**DATA TO EXAMINE**

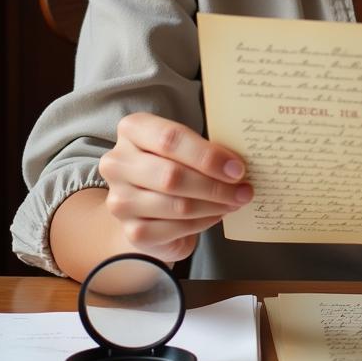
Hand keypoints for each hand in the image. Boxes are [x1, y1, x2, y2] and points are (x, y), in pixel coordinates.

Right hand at [97, 112, 252, 263]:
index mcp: (132, 129)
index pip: (170, 139)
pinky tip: (216, 215)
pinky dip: (202, 223)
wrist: (147, 206)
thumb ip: (205, 148)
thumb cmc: (172, 164)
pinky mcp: (131, 231)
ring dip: (214, 205)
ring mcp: (120, 200)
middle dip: (215, 185)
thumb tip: (238, 164)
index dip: (207, 155)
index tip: (237, 168)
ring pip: (177, 205)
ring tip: (235, 202)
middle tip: (244, 190)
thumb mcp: (184, 147)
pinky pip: (175, 228)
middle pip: (172, 175)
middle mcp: (117, 163)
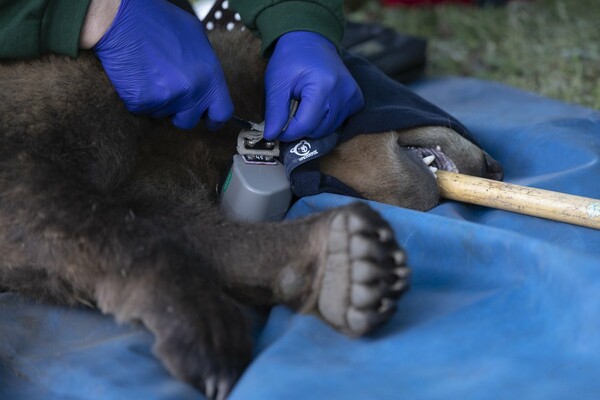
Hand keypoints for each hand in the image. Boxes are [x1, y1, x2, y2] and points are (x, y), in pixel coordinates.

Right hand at [87, 0, 232, 129]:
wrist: (122, 20)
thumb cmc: (159, 22)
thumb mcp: (196, 37)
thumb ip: (206, 66)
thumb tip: (207, 83)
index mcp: (210, 76)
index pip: (222, 112)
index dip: (214, 119)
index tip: (208, 121)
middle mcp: (193, 92)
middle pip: (189, 121)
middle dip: (180, 113)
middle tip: (169, 93)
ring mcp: (168, 100)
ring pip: (163, 115)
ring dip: (158, 103)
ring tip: (150, 75)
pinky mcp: (143, 103)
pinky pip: (142, 111)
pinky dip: (138, 99)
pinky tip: (137, 78)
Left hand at [263, 31, 363, 141]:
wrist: (310, 41)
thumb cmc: (291, 60)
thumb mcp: (276, 83)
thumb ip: (275, 112)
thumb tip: (271, 136)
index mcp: (323, 86)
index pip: (305, 125)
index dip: (287, 131)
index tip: (276, 127)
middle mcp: (343, 93)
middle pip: (317, 130)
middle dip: (299, 127)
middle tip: (290, 108)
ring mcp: (353, 97)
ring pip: (328, 130)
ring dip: (312, 124)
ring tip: (304, 104)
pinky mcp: (356, 100)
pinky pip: (338, 123)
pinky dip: (325, 120)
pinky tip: (317, 105)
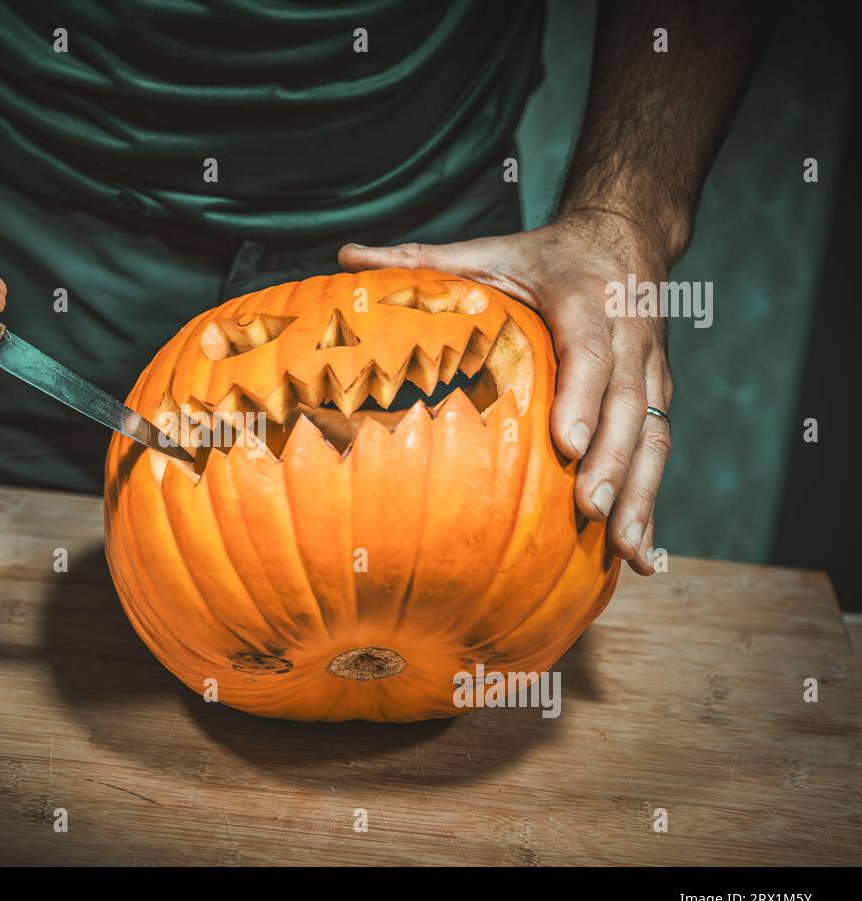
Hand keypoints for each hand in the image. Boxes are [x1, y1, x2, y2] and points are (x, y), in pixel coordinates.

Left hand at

**PROBLEM**
Write out every line above exactly as it is, leaving out the pictures.

**THE COMPLETED TASK**
Hand keypoints for each hand in the image. Boxes are [x1, y1, x2, y2] and points are (x, y), in pixel coordinates.

Right hand at [97, 112, 252, 263]:
index mcp: (132, 129)
index pip: (170, 139)
pinky tip: (216, 215)
pinky dip: (202, 223)
wrist: (147, 206)
thumb ip: (205, 148)
thumb cmc: (172, 164)
pinky mcp: (131, 231)
ring dip: (214, 205)
ring mcp: (120, 200)
middle dip: (215, 185)
thumb tip: (238, 164)
index dip: (207, 155)
index tip: (237, 168)
ring pip: (177, 205)
ring tip: (235, 202)
middle tip: (244, 190)
thumb mcp: (184, 147)
pinky pip: (175, 228)
middle pip: (172, 175)
middle mcp: (117, 163)
Hand keypoints for each hand in the image. Boxes are [x1, y1, x2, y2] and points are (x, y), in pixel coordinates.

Right hand at [87, 0, 232, 129]:
wrist: (122, 20)
thumb cmc: (159, 22)
thumb mcp: (196, 37)
thumb ip: (206, 66)
thumb tip: (207, 83)
index mcp: (210, 76)
index pip: (222, 112)
index dip: (214, 119)
index tip: (208, 121)
middle mcp: (193, 92)
middle pip: (189, 121)
middle dip: (180, 113)
middle tip: (169, 93)
ring mcp: (168, 100)
ring pip: (163, 115)
ring dip: (158, 103)
ring tip: (150, 75)
pinky mcp: (143, 103)
pinky pip: (142, 111)
pinky dip: (138, 99)
pinky tip: (137, 78)
Left hand at [263, 31, 363, 141]:
wrist: (310, 41)
thumb cmc: (291, 60)
thumb mcp: (276, 83)
thumb ip: (275, 112)
thumb tip: (271, 136)
index mcp: (323, 86)
index pip: (305, 125)
index dip: (287, 131)
index tip: (276, 127)
middle mcp: (343, 93)
middle pip: (317, 130)
middle dip: (299, 127)
middle tip: (290, 108)
ring mcp: (353, 97)
ring pip: (328, 130)
ring dip: (312, 124)
ring tip: (304, 104)
pinky mcp: (356, 100)
pinky pip: (338, 123)
pinky dip: (325, 120)
pinky tip: (317, 105)
Hand keypoints for each hand in the image. Boxes are [x1, y1, x2, y2] and points are (x, y), in pixel coordinates.

Left hand at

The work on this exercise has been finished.